During the 2023 WNBA Draft on Monday night, the Washington Mystics selected Stephanie Soares with the fourth pick before promptly trading her to the Dallas Wings. In return, the Mystics received picks in the 2024 and 2025 drafts.
Soares was a sought-after prospect in this year’s draft — 6-foot-6 forward who can shoot 3-pointers is hard to come by. But the Mystics were willing to deal her because of the strength of the next two WNBA draft classes.
With a fifth year of NCAA eligibility still on the table for players as a result of the COVID-19 pandemic, several of the top upcoming prospects could declare for next year’s draft or the 2025 draft. Between the two, WNBA teams will have a deep group of prospects to choose from. Here are the top 10 in those classes.
The Iowa guard is one of the most well-rounded prospects we’ve seen in a long time. Her scoring, passing and rebounding skills make her a triple-double threat every game and could set her up to be the No. 1 draft pick in 2024 or 2025 (depending on when she declares). Clark is known for her scoring ability — she can shoot from almost anywhere — but it’s her passing ability, both in the halfcourt and on the fastbreak, that makes the Iowa star a potential No. 1 pick.
Brink is the kind of player that will have WNBA coaches and executives salivating. A big with guard skills is one of the most coveted player types as the WNBA continues to evolve into a positionless league. Brink is already a top shot-blocker and scorer on the inside. If she continues to develop her 3-point shot, the Stanford forward will become even more sought after at the next level.
The reigning Final Four Most Outstanding Player arrived at Maryland in 2020 as the top-ranked wing in the country. Over the next two years, she played mostly as a post for the Terrapins. Now at LSU, she does a bit of both. Reese’s versatility makes her a player who can fit on any roster, and she’s polished enough to make an immediate impact. Add in her elite rebounding skills, and Reese can expect to hear her name called early on draft night.
Notre Dame’s point guard is known for her creativity on the court. From facilitating to manufacturing opportunities for herself, it’s hard to predict what Miles will do next. And when it comes to setting up her teammates, there is no one better at understanding tendencies and putting players in positions to score.
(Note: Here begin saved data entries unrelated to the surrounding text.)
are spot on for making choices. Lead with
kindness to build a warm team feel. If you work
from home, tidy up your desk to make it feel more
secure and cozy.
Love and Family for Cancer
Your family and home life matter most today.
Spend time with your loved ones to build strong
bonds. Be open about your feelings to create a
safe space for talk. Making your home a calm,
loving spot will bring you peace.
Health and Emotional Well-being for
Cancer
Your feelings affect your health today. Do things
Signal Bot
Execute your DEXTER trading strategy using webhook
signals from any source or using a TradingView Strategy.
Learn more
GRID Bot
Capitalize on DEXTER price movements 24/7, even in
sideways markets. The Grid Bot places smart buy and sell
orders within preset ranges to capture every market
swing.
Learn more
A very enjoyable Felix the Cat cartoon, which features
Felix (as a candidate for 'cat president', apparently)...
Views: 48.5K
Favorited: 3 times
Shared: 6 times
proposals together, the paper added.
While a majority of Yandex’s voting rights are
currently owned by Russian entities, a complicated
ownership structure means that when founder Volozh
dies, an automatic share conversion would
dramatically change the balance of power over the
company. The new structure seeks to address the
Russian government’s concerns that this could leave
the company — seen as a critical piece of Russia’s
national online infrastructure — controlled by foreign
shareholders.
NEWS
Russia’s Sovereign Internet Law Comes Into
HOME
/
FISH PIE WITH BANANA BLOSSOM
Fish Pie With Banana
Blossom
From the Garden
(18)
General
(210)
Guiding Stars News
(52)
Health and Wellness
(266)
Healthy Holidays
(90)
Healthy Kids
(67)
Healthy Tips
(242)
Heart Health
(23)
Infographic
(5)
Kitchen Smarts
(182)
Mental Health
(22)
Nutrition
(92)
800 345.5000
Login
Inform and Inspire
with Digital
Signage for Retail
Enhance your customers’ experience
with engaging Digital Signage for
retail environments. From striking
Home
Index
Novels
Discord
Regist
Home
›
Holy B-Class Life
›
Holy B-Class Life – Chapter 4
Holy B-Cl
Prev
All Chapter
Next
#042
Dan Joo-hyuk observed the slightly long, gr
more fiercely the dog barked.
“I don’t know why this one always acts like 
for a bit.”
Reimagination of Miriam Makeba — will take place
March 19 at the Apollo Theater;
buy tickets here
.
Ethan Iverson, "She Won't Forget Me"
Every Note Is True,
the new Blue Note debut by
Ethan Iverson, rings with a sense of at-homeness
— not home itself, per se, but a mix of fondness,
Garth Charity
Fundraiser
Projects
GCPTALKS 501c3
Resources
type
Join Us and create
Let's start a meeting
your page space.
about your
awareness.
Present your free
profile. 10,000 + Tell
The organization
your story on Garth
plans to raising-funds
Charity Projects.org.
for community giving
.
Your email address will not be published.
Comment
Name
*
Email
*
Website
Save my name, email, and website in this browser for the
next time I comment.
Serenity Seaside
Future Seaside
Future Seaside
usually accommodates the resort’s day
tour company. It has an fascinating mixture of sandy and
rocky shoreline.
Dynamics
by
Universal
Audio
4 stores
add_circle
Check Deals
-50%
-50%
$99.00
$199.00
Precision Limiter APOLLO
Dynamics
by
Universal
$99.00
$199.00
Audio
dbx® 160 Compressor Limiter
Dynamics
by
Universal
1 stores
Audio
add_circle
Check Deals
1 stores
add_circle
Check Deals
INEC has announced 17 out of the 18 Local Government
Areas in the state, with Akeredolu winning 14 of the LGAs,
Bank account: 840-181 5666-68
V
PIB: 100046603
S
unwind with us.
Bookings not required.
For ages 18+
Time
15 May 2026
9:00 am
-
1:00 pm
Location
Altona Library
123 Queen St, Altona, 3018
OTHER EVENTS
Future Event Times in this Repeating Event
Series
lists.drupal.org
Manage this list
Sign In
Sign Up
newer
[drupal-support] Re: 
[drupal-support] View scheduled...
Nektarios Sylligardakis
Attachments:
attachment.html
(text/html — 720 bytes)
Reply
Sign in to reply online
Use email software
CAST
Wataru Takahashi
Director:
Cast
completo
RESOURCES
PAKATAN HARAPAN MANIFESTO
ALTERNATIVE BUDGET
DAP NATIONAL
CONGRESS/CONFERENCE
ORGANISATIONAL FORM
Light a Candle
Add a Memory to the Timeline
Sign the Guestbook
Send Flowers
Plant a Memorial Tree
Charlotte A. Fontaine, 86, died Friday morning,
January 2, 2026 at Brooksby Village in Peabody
An injury stopped her from playing in the NCAA Tournament, but I’ve seen enough of Miles to know she’s a future WNBA star.
Jackson was slated to be a top draft pick this year before deciding to come back to Tennessee for a fifth season. She played her first three years at Mississippi State under three different coaches, so the stability of having coach Kellie Harper for two seasons at Tennessee will be great for Jackson’s development. But even without that, she’s a promising prospect. Jackson is a proven scorer who is strong around the basket and can attack off the bounce. Her 6-2 frame is ideal for the WNBA and will be an asset on defense as well.
While a healthy Bueckers could be a No. 1 draft pick, her injuries over the last two seasons are cause for concern. Still, Bueckers was named Player of the Year as a freshman for a reason. She’s been pro-ready since she set foot on UConn’s campus. If she can put together a full season without an injury, the guard will be a top pick. And even if she doesn’t, Bueckers is so skilled that WNBA executives will likely take the risk anyway.
As injuries plagued UConn this season, Edwards proved she can be the centerpiece of a team. No matter who else was on the court, Edwards performed. Like Reese, she was tabbed as a wing coming into college, so she is able to attack off the bounce and defend on the perimeter. Another versatile prospect, Edwards will be a good get for any team.
Kitley could have been a first-round draft pick this season if she didn’t elect to come back to Virginia Tech for a fifth year. Kitley has improved every season, winning ACC Player of the Year in both 2022 and 2023. Her body control on both ends of the floor makes her difficult to guard and difficult to score over. At 6-6, she has the ability to extend to the free-throw line, and her shooting stroke can likely be developed beyond the arc.
Cardoso has spent the last two seasons coming off the bench behind this year’s No. 1 pick, Aliyah Boston, but make no mistake, she would be starting on any other team. On several occasions this year, it was Cardoso who made the difference for the Gamecocks when teams tried different defenses to slow them down. She’s 6-7 with good hands, making post-entry passes easy for her teammates. And on the other end of the floor, Cardoso is a skilled shot blocker.
Ohio State’s point guard missed most of the year due to injury, but an impressive March Madness improved her draft stock so much that Sheldon could have been a 2023 top-five pick if she hadn’t opted to return for a fifth year. She has the ability to be the best offensive and defensive player on the court in any given game. Sheldon also possesses a toughness that WNBA teams will like.